“There’s nothing more boring than talking about traveling and talking about where you’ve been and what you liked best.” I explain to one of my best friends when on the first evening of my trip we sit in the Red Lantern in Hamburg and drink Mexicans.
A week later I’m sitting on one of the numerous peaks on Lofoten, biting my lip to avoid falling into the travel blog cliché myself and trying to describe the landscape instead.
The first act of a landscape interpretation
Lofoten is a group of islands in the north of Norway. The islands are characterised by the fact that they consist almost exclusively of mountains, valleys, rivers and lakes; there is hardly any flat land.
Green grass and grey rocks characterise the landscape at the horizon of which, depending on the location and the viewing direction, one looks into the infinity of the sea or into the next mountain range.

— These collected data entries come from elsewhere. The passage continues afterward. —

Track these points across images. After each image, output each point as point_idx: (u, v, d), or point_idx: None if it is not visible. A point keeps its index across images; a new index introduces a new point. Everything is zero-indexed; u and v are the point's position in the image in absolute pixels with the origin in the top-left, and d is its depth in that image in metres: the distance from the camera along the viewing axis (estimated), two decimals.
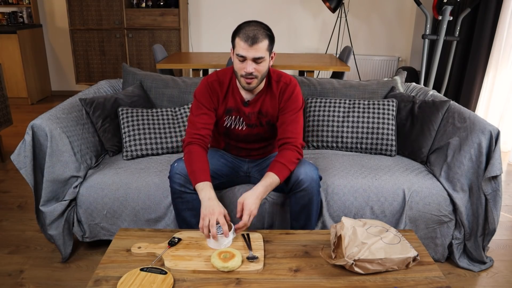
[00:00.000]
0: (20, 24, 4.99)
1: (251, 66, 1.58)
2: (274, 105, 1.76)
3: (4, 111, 3.16)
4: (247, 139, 1.83)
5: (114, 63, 4.92)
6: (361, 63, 5.03)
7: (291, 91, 1.74)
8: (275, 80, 1.75)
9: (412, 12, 4.88)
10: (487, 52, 3.60)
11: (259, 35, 1.56)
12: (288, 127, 1.71)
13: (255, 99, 1.75)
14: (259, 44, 1.56)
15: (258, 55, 1.57)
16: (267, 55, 1.61)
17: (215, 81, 1.75)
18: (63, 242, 1.92)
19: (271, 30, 1.64)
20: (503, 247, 2.18)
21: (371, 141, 2.21)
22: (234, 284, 1.25)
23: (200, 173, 1.57)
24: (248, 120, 1.78)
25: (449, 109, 2.13)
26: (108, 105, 2.20)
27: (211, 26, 5.12)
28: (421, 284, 1.26)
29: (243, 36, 1.57)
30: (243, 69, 1.60)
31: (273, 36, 1.64)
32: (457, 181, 1.89)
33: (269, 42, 1.60)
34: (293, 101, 1.73)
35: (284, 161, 1.63)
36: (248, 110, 1.76)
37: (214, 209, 1.44)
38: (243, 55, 1.57)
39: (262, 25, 1.61)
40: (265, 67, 1.63)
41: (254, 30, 1.57)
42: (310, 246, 1.45)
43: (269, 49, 1.62)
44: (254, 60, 1.58)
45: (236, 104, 1.76)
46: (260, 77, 1.64)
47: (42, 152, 1.82)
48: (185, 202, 1.73)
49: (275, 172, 1.60)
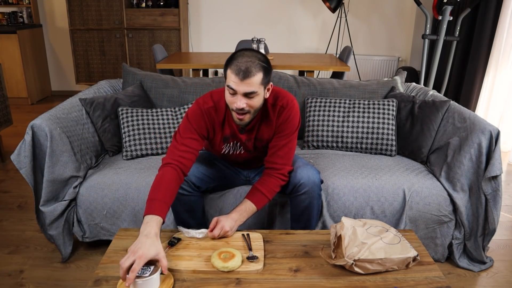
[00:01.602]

The numerous mountain ranges create an exciting composition that guides the viewer’s gaze in all directions. If you enjoy the panoramic view from the summits, you can either wander off into the distance or be introduced into the landscape by the composition lines of the mountain ranges.
The second act brings movement into play
The movement creates special relationships and angles of vision. If you are on one of the numerous hiking trails, the landscape moves through the changed perspective and you have the feeling to be a part of it.

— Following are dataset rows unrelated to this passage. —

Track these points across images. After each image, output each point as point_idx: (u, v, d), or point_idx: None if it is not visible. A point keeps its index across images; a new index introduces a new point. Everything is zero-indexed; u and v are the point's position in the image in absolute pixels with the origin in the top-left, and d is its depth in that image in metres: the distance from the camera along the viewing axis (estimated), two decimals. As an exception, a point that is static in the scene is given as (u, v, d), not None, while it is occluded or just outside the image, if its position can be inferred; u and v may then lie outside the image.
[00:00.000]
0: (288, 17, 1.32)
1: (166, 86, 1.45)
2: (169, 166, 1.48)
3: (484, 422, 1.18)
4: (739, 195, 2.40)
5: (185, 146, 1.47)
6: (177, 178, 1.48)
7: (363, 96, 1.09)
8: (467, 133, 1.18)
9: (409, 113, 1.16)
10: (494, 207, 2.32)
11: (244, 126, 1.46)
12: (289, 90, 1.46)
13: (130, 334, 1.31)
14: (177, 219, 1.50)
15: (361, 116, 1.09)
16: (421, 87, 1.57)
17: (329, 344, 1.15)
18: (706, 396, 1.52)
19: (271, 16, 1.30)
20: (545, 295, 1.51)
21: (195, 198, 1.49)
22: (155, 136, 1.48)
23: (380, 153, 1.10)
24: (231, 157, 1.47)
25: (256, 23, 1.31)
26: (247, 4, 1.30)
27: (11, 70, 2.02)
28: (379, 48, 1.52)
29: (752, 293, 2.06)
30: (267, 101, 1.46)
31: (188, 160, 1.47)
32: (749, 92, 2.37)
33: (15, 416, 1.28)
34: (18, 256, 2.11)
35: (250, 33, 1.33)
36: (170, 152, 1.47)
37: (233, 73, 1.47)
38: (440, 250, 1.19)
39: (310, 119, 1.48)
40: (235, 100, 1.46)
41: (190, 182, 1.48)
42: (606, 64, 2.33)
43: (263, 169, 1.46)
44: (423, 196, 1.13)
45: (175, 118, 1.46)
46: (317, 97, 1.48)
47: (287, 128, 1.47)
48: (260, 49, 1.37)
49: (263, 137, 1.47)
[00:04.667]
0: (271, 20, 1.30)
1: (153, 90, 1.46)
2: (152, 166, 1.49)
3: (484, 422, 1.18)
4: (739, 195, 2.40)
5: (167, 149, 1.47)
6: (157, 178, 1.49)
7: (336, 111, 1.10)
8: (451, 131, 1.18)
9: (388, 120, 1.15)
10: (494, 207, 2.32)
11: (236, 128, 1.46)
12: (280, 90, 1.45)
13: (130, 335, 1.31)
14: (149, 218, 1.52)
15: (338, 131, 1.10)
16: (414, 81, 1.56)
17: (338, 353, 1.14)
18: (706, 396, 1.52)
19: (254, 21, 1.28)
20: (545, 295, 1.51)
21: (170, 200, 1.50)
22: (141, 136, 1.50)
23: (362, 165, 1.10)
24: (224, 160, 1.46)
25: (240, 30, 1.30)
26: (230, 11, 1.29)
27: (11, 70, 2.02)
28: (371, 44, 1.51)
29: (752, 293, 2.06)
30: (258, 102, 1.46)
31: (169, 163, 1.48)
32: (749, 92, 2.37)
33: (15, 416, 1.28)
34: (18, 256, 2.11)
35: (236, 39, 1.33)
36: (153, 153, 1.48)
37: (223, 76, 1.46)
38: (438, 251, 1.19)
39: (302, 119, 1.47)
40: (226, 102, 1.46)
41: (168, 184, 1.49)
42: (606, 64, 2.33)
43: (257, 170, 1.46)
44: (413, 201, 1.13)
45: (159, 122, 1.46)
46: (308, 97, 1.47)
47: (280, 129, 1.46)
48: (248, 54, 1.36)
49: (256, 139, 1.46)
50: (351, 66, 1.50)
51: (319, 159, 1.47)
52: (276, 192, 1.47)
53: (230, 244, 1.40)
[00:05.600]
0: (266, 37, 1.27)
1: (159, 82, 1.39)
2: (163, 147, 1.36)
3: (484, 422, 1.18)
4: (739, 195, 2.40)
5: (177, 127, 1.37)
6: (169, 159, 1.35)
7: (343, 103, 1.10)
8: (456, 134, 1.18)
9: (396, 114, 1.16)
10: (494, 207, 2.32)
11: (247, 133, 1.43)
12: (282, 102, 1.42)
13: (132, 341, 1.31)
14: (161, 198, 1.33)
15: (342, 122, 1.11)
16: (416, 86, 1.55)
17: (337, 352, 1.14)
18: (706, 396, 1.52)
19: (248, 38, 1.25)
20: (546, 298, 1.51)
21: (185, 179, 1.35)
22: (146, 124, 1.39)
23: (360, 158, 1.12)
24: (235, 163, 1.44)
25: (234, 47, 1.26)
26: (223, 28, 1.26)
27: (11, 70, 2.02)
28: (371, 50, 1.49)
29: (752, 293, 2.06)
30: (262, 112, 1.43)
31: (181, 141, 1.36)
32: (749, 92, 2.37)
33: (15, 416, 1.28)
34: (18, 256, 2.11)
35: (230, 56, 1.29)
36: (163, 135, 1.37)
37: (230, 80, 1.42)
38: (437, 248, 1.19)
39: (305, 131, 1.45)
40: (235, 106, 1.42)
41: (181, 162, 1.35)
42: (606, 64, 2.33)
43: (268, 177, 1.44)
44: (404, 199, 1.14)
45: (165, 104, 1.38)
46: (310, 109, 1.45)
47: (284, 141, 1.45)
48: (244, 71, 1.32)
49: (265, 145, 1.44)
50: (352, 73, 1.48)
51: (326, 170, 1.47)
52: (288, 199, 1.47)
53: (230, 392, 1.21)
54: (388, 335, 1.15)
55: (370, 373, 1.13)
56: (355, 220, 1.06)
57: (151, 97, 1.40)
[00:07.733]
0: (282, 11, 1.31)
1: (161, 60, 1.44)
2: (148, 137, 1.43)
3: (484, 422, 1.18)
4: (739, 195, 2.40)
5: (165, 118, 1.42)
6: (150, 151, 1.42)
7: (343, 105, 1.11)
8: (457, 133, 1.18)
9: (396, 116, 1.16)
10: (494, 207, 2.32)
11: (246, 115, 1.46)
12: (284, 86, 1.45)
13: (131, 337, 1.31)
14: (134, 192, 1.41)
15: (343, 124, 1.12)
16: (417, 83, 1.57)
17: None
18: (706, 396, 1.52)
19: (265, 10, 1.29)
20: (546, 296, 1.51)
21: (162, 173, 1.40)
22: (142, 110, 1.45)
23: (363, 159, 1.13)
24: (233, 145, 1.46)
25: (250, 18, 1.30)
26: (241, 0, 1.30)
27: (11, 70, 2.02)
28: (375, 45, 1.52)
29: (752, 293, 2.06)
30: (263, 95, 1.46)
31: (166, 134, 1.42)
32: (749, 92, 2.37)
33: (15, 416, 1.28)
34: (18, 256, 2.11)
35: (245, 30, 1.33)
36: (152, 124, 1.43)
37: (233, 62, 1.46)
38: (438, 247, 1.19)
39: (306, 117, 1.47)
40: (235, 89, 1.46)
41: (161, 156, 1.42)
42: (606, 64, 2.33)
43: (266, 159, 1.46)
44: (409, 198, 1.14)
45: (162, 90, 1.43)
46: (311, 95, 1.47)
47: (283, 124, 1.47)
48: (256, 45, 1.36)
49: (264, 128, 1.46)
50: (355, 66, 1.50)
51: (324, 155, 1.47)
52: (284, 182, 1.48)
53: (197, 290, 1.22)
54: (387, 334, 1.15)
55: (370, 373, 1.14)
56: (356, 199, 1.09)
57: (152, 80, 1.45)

The special feature of Lofoten is that numerous mountains and valleys are lined up in a compact form. This results in a correspondingly large number of image levels, which shift as described when hiking. In this way the landscape creates a stimulating picture depth for the viewer.
The third act becomes damp, full of suffering, but with a happy ending.
In the meantime it has begun to rain and storm, my feet are slowly getting wet and my hands are too cold to type this text. My body is suffering as it is guided through the landscape because I know that I am heading for the climax. I still enjoy the incipient suffering, because I know that beautiful moments that follow a story of suffering are perceived all the more positively.
In this case, the return to my bus. When I can finally take off my wet clothes, slowly thaw my hands again, a warm soup awaits me and I finally think back to my hike full of happiness. But the moment between the climax, in this story the return of the hero, and the initially pleasurable suffering must be overcome.
It was the time when it dawned on me that I was still at least two hours on the road with bathtubs on my feet, because I had the feeling that I could have swum in my shoes or that I had slipped away again on the damp rocks, but fortunately there was no more intensive physical contact with the rocks. Safety First. Take care of your safety!
When you get to that point, the pleasurable suffering degenerates into tormenting perseverance. In such moments it becomes apparent whether and how one endures the suffering or whether it kills one and on returning one is not happy about the beauty of the landscape but frustrated by the strenuous hike.
Anyone who is in Lofoten should definitely go hiking. And not only along the coast, but the mountains high inland. No matter if it rains or the sun shines. Only then can the viewer get a comprehensive picture and interpret the landscape on Lofoten himself.